Republicans laughed at this reasoning and enjoyed watching White House officials and allies try to explain the distinction. The laughter was in unison until Monday when Eric Fehrnstrom, a senior Romney aide, said that the candidate disagreed with Republicans and agreed with the president: The provision should be considered a penalty.

Why on earth would he do this? Intellectual honesty might be a reason. Fehrnstrom, the aide who introduced the Etch A Sketch analogy into the campaign, was manifestly not wiping away Romney's past. He was accepting that it was indelible. Romney had a nearly similar provision in his Massachusetts health care law which he had repeatedly called a tax. If Romney were to call Obama's penalty a tax, he would have to own up to his own measure being defined that way.

There was a serious problem with this position though. Every other major Republican was arguing that Roberts had merely stated the obvious, that Obama's individual mandate was a tax. Romney was off message.

On July 4, the candidate tried to fix this problem. In an interview with CBS's Jan Crawford, Romney contradicted Fehrnstrom and said he agreed with John Roberts. "They concluded it was a tax. That's what it is. And the American people know that President Obama has broken the pledge he made. He said he wouldn't raise taxes on middle-income Americans ... It's now clear that his mandate, as described by the Supreme Court, is a tax."

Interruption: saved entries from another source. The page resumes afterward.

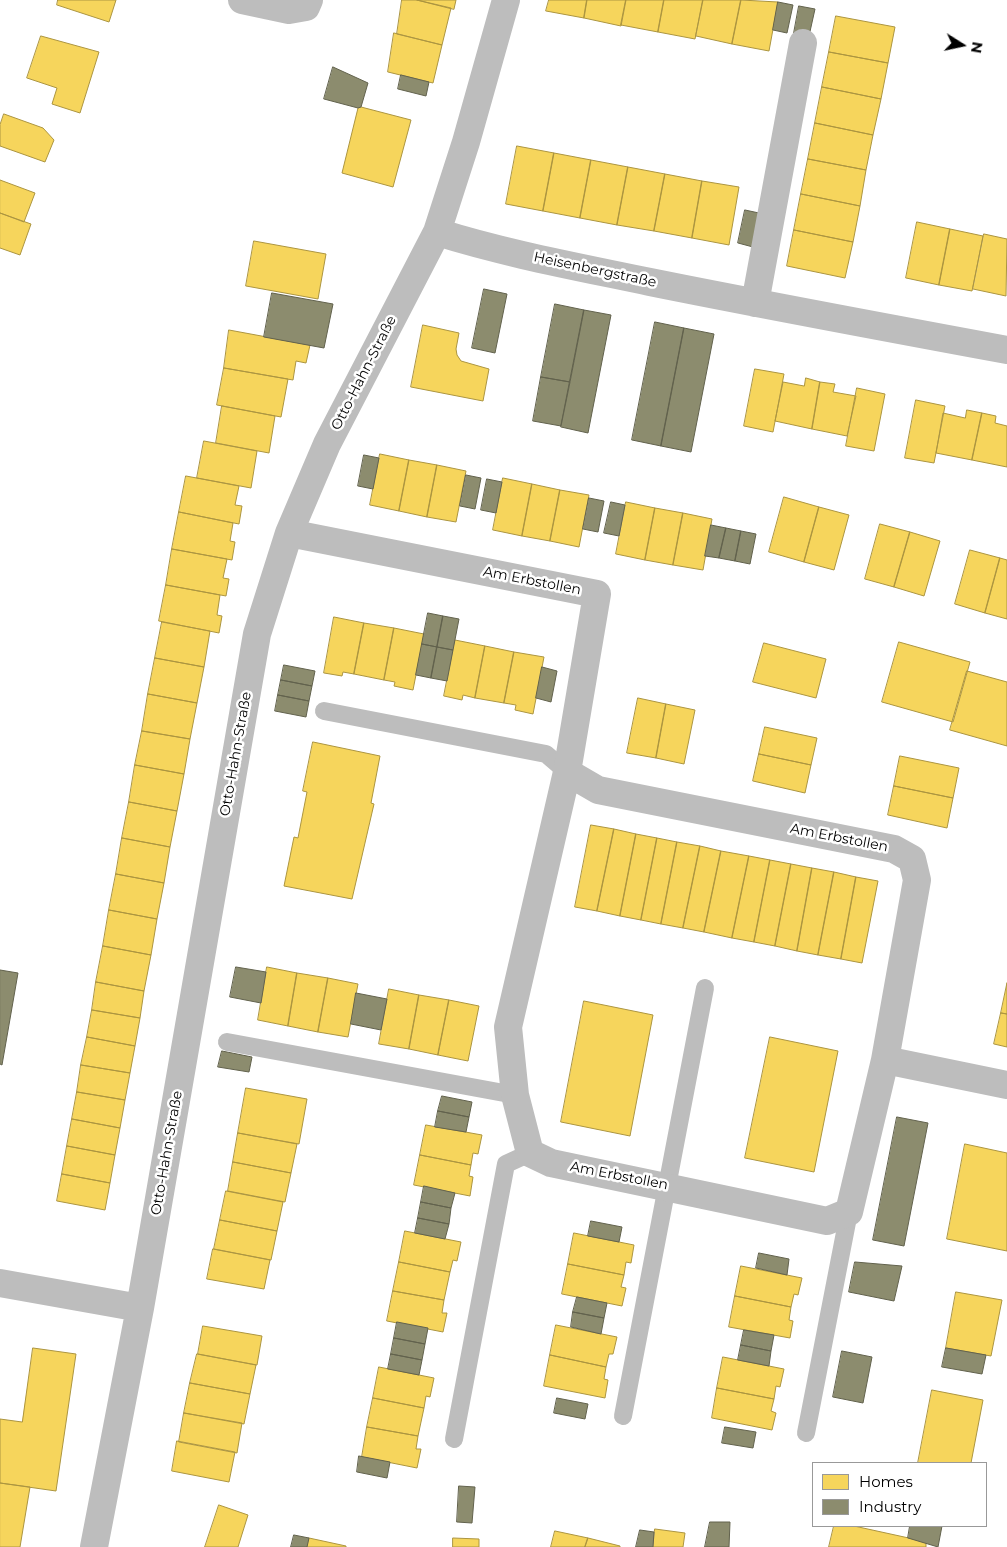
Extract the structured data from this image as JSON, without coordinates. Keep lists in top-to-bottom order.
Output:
{
  "streets": {
    "street": ["Heisenbergstraße", "Otto-Hahn-Straße", "Am Erbstollen"]
  },
  "crossings": [
    ["Heisenbergstraße", "Otto-Hahn-Straße"],
    ["Otto-Hahn-Straße", "Am Erbstollen"]
  ],
  "legend": ["Homes", "Industry"],
  "north": "right"
}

Message unity restored. It was the politically wise thing for Romney to do. Better for him to take advantage of the unified GOP anti-tax message and endure charges he was contradicting his record in Massachusetts than maintain historical consistency about his Massachusetts record and be at odds with his entire party's critique of the president's signature legislative achievement.

Asked by Crawford if his position on the Affordable Care Act meant he was confirming that his similar Massachusetts law was also a tax, Romney said it meant no such thing. He pointed to John Roberts as proof. "The chief justice, in his opinion, made it very clear that at the state level, states have the power to put in place mandates. They don't need to require them to be called taxes in order for them to be constitutional. And--and as a result, Massachusetts' mandate was a mandate, was a penalty, was described that way by the legislature and by me. And so it stays as it was."

Romney is right. As governor he had the power that the president doesn't have to impose an individual mandate. That's why when the provision was challenged at the state level, the law was upheld rather easily. No judge had to go searching for a reason to support the individual mandate under taxing powers or anything else; it was upheld under the governor's broad "police powers."

But Romney is not correct to say that he described the provision as a penalty. Sometimes he did; sometimes he called it a fee and other times he referred to it as a tax. More to the point though, whether Romney had the authority to institute a mandate and the tax-based mechanism for enforcing it was not what Crawford was asking him. The question is how to characterize the animal that both he and Obama have relied on to bring about health care reform. That's not a question of authority but of truth in advertising. If two men hold a shotgun, one may do so by right of a hunting license and another may do so because he is a police officer. Their authorities are different, but when we seek to describe what they hold in their hands, we can all agree it is a shotgun.

What President Obama and Mitt Romney have supported are functionally equivalent, which means that whether Romney is going to label Obama's provision a tax or a grapefruit, the label should apply to his law as well.

If you've stuck with this winding trail long enough, you can see how difficult it will be for the Obama campaign to call Romney out on his new position. If they try, they risk a public debate about the president's unpopular law punctuated by repetition of the word "tax." When raising taxes is the central issue of debate, GOP strategists have long felt it's good for Republicans because they are the party that is known for fighting to keep taxes low. Still, the Obama campaign released video of Romney calling his provision a tax to undermine Romney's latest stance. Another round of this debate was on. When Obama cites John Roberts in defining Romney's penalty as a tax we will have come full circle.